*** Quoted passage ***

On the uncomfortable relationship between radical politics and art, from creation to destruction—and back again.
Among the killing fields and ritualised butchery, Islamic State is committing another grave atrocity: a profound disrespect for the grand canon of world art.
As they bulldozed their way through Syria and northern Iraq, filling the power vacuum left by the fall of secular regimes, ISIS fundamentalists staked a claim on the scarred earth by destroying the archaeological riches of the region. They burnt art as freely as they did oil wells, sometimes electing to sell the remaining pieces to fund further geographic expansions. The Byzantine mosaics, the Greek and Roman sculptures, the newly profane Islamic art of many generations prior. It echoed the actions of the Taliban more than a decade earlier, who found the fabled Buddhist statues of Bamiyan and left only craters.
The clichéd notion of the Levant as the mythic cradle of civilisation contains more than a grain of truth—many areas now occupied by the rigid theocracy of the Islamic State have been continuously settled for the better part of 6,000 years. Embedded in the artefacts of Iraq and Syria is a journal of world culture in its becoming.
In September, Islamic State mujahideen—a collective term for those engaged in jihad—detonated a series of bombs around the 1300-year-old Assyrian Green Church in Tikrit, levelling the building. The church, one of the oldest in Iraq and often considered the most ornate, had been restored under Saddam Hussein two decades earlier. Hussein, who once encouraged art and sculpture as central to a vibrant and patriotic Iraqi culture, had been overruled.
There is the obvious outrage: how could someone spoil the tangible histories of the world so unflinchingly? Indeed, it’s the blasé attitude toward total cultural excision that infuriates us more than the destruction itself. When we decimated a truck carrying Gustave Courbet’s celebrated social realist painting The Stone Breakers with a stray bomb during the raids on Dresden, we did it with a heavy heart (of course).
But it’s far too easy to dismiss this as a kind of ancient, viciously conservative ideology manifest. The philosophy of the Islamic State, and Islamism as a whole, is rendered by mainstream press as primordial horror, a deranged pursuit of an ancient religious condition that not only predates modernity, it is actively hostile toward it. The liberal left enable this connection and pursue it with aplomb, drawing leylines between Islamic fundamentalism and socially conservative western movements. It’s pure bunkum: ISIS are radical reformers, not stodgy conservatives.

*** End of Quoted passage ***

What is expected
Please copy the essay again, starting at "Among the killing" and ending at "left only craters.", and substitute "frescoes" for "mosaics". The items that come next stand apart from the essay.

*** Data extracts ***

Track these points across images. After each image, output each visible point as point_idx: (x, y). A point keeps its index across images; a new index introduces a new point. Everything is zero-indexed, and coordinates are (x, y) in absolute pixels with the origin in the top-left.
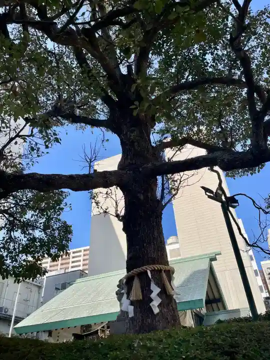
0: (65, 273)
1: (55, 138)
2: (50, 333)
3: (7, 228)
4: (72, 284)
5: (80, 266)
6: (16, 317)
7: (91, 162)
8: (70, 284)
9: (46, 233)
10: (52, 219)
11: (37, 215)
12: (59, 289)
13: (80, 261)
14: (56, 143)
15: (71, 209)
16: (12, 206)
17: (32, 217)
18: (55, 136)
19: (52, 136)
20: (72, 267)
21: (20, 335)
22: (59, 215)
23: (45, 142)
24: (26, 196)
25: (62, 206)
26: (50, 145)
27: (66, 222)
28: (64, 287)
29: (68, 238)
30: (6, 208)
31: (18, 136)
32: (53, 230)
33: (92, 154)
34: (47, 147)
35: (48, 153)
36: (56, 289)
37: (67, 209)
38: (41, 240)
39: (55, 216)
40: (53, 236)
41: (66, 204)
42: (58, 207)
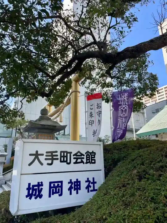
0: (156, 103)
1: (133, 19)
2: (157, 136)
3: (117, 86)
4: (163, 109)
5: (164, 98)
6: (135, 129)
7: (161, 25)
8: (161, 109)
9: (141, 83)
10: (142, 74)
11: (132, 74)
12: (155, 113)
13: (163, 95)
14: (135, 22)
15: (153, 64)
16: (117, 73)
17: (130, 76)
18: (133, 17)
19: (131, 18)
20: (159, 99)
21: (140, 137)
22: (146, 70)
23: (127, 25)
24: (122, 65)
25: (146, 64)
26: (131, 25)
27: (152, 73)
28: (158, 111)
29: (156, 83)
30: (114, 75)
31: (110, 28)
32: (145, 80)
33: (161, 19)
34: (130, 27)
35: (131, 31)
36: (153, 113)
37: (150, 65)
38: (139, 88)
39: (144, 71)
40: (146, 84)
41: (149, 62)
42: (144, 66)
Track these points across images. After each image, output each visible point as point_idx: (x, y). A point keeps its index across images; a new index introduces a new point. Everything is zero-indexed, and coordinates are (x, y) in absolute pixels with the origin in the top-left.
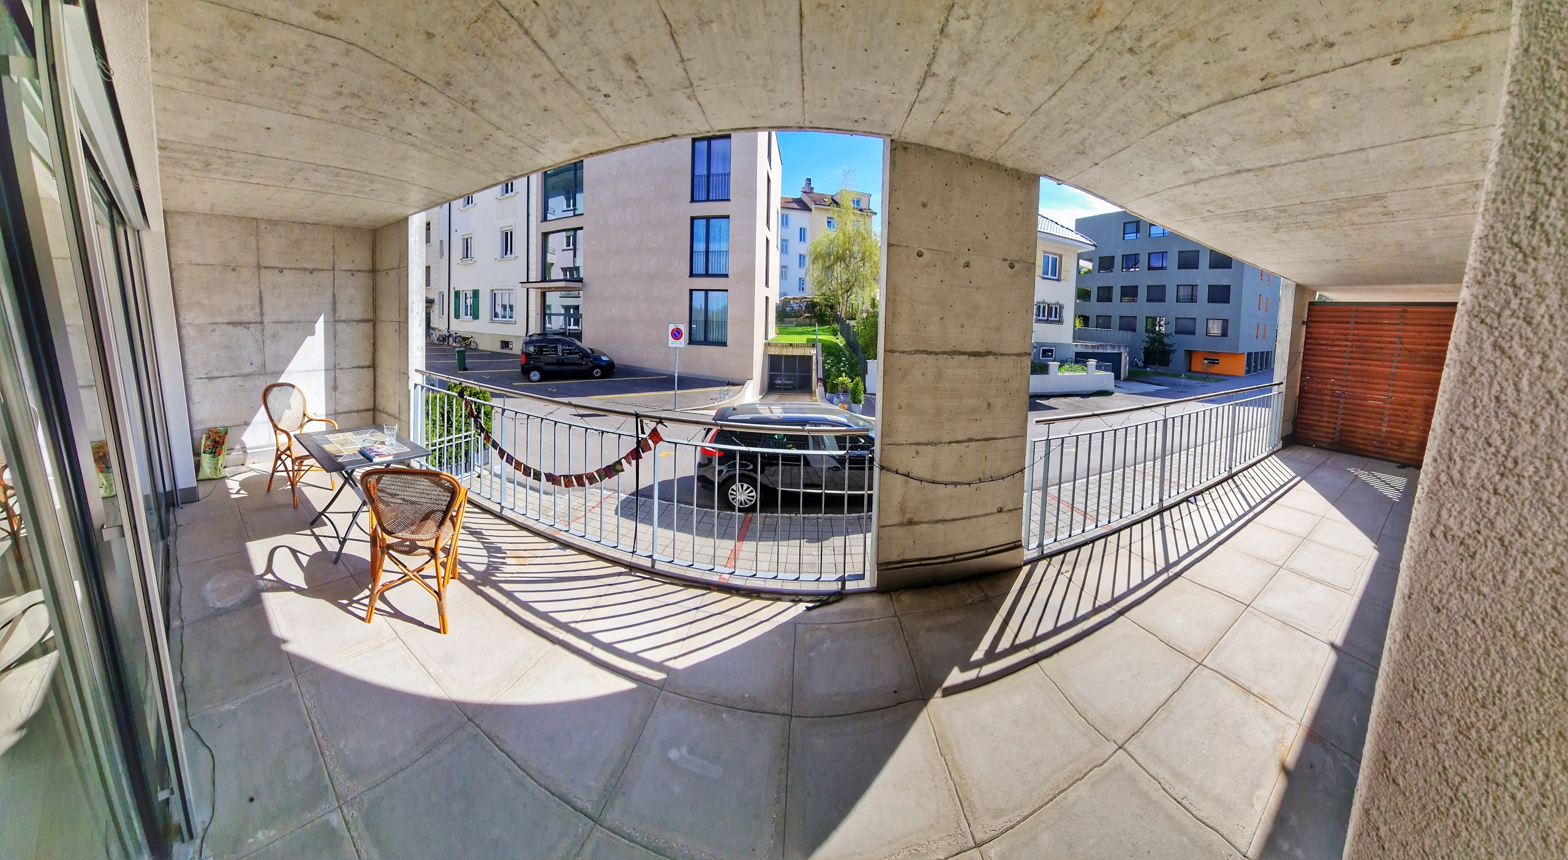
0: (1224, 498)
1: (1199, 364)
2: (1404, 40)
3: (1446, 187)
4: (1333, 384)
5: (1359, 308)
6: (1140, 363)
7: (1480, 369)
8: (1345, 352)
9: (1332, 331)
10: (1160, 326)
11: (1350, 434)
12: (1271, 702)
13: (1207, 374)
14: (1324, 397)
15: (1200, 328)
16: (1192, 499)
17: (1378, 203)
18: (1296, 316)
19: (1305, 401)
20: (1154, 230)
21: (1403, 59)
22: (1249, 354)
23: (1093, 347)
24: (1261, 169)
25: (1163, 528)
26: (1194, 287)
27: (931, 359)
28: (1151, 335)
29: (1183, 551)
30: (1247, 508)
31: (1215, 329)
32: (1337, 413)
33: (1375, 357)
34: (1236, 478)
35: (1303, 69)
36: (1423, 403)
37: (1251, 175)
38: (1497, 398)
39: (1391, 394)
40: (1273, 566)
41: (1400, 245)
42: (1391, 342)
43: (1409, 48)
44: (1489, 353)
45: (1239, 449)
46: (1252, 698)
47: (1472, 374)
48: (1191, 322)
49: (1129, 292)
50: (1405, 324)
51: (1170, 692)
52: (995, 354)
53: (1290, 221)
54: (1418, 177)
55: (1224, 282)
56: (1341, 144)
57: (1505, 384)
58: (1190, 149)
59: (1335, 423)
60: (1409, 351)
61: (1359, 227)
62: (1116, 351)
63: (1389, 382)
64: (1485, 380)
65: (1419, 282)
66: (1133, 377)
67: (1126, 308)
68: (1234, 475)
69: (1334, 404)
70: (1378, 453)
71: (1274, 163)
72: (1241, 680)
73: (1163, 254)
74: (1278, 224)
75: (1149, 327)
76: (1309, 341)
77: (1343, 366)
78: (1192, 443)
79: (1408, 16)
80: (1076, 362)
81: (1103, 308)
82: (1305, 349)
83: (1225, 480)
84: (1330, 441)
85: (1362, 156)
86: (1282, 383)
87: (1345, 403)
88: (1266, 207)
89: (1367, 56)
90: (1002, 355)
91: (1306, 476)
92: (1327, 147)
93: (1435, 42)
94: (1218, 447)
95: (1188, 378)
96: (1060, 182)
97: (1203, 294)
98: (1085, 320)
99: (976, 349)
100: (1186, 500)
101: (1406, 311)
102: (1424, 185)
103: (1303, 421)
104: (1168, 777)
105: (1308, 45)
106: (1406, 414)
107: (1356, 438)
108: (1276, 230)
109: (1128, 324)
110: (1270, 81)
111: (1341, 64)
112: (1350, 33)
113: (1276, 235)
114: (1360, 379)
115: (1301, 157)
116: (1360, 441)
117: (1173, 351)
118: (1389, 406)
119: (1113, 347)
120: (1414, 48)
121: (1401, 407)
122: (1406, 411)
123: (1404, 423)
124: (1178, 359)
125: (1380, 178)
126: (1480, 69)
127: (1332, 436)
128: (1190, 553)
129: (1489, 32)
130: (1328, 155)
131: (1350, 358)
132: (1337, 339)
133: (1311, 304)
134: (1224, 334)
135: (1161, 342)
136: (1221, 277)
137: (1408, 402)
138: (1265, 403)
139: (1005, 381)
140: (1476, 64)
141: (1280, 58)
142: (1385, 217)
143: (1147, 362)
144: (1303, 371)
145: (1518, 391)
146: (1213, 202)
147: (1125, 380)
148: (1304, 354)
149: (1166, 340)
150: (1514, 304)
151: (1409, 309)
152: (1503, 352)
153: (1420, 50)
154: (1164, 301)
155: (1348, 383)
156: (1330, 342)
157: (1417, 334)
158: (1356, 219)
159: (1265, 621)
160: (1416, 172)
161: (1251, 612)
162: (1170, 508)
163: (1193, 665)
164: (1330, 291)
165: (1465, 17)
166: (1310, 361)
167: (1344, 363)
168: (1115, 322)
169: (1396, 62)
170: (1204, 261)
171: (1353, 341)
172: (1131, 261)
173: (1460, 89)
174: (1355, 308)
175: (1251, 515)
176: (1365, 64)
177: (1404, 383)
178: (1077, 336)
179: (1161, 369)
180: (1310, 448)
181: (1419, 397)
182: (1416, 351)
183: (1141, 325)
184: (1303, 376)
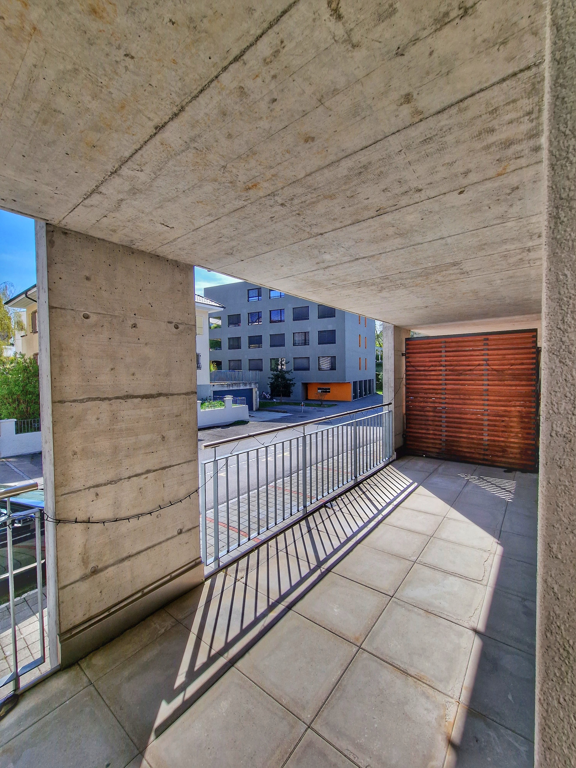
0: (354, 503)
1: (314, 394)
2: (466, 182)
3: (505, 253)
4: (434, 402)
5: (447, 340)
6: (268, 396)
7: (556, 370)
8: (441, 375)
9: (427, 359)
10: (282, 365)
11: (455, 444)
12: (428, 683)
13: (321, 401)
14: (427, 413)
15: (313, 365)
16: (328, 505)
17: (456, 267)
18: (396, 349)
19: (412, 417)
20: (272, 294)
21: (466, 191)
22: (355, 383)
23: (228, 385)
24: (373, 256)
25: (309, 531)
26: (306, 334)
27: (105, 405)
28: (275, 373)
29: (329, 550)
30: (375, 512)
31: (325, 364)
32: (441, 426)
33: (468, 377)
34: (361, 485)
35: (403, 203)
36: (517, 414)
37: (365, 260)
38: (566, 380)
39: (487, 408)
40: (407, 562)
41: (475, 292)
42: (479, 365)
43: (469, 185)
44: (558, 364)
45: (361, 460)
46: (410, 679)
47: (554, 372)
48: (305, 361)
49: (255, 341)
50: (488, 350)
51: (339, 673)
52: (166, 395)
53: (391, 284)
54: (484, 249)
55: (330, 328)
56: (427, 237)
57: (567, 375)
58: (323, 251)
59: (441, 435)
60: (496, 371)
61: (443, 283)
62: (248, 387)
63: (483, 397)
64: (559, 373)
65: (493, 316)
66: (262, 407)
67: (254, 353)
68: (360, 483)
69: (437, 419)
70: (484, 460)
71: (381, 252)
72: (398, 663)
73: (281, 311)
74: (382, 287)
75: (273, 366)
76: (409, 368)
77: (440, 387)
78: (325, 457)
79: (468, 170)
80: (215, 399)
81: (234, 354)
82: (406, 375)
83: (353, 487)
84: (437, 450)
85: (443, 241)
86: (390, 404)
87: (446, 417)
88: (374, 277)
89: (443, 192)
90: (172, 395)
91: (422, 483)
92: (419, 239)
93: (486, 179)
94: (345, 458)
95: (307, 405)
96: (210, 270)
97: (314, 338)
98: (218, 364)
99: (148, 392)
100: (324, 505)
101: (487, 339)
102: (489, 253)
103: (411, 434)
104: (350, 748)
105: (406, 192)
106: (503, 424)
107: (461, 447)
108: (380, 291)
109: (256, 365)
110: (382, 211)
111: (427, 198)
112: (431, 183)
113: (380, 294)
114: (457, 397)
115: (400, 247)
116: (465, 450)
117: (294, 384)
118: (486, 418)
119: (245, 384)
120: (472, 184)
121: (498, 418)
122: (503, 421)
123: (503, 431)
124: (297, 390)
125: (456, 253)
126: (517, 188)
127: (440, 447)
128: (336, 551)
129: (521, 168)
130: (419, 244)
131: (446, 380)
132: (432, 366)
133: (407, 340)
134: (333, 368)
135: (284, 378)
136: (327, 324)
137: (504, 413)
138: (377, 422)
139: (177, 416)
140: (515, 186)
141: (388, 200)
142: (463, 275)
143: (273, 395)
144: (407, 392)
145: (572, 376)
146: (337, 278)
147: (257, 410)
148: (406, 379)
149: (287, 376)
150: (563, 347)
151: (490, 337)
152: (564, 364)
153: (476, 185)
154: (283, 345)
155: (447, 401)
156: (426, 368)
157: (501, 357)
158: (440, 278)
159: (409, 610)
160: (481, 247)
161: (395, 602)
162: (312, 513)
163: (355, 649)
164: (421, 328)
165: (504, 164)
166: (412, 384)
167: (441, 384)
168: (245, 364)
169: (461, 193)
170: (313, 314)
171: (446, 366)
172: (255, 317)
173: (505, 200)
174: (443, 340)
175: (380, 517)
176: (441, 196)
177: (497, 398)
178: (213, 378)
179: (284, 399)
180: (422, 458)
181: (513, 409)
182: (503, 370)
183: (266, 365)
184: (407, 397)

*** End of Data extracts ***

Answer to the exercise
Among the killing fields and ritualised butchery, Islamic State is committing another grave atrocity: a profound disrespect for the grand canon of world art.
As they bulldozed their way through Syria and northern Iraq, filling the power vacuum left by the fall of secular regimes, ISIS fundamentalists staked a claim on the scarred earth by destroying the archaeological riches of the region. They burnt art as freely as they did oil wells, sometimes electing to sell the remaining pieces to fund further geographic expansions. The Byzantine frescoes, the Greek and Roman sculptures, the newly profane Islamic art of many generations prior. It echoed the actions of the Taliban more than a decade earlier, who found the fabled Buddhist statues of Bamiyan and left only craters.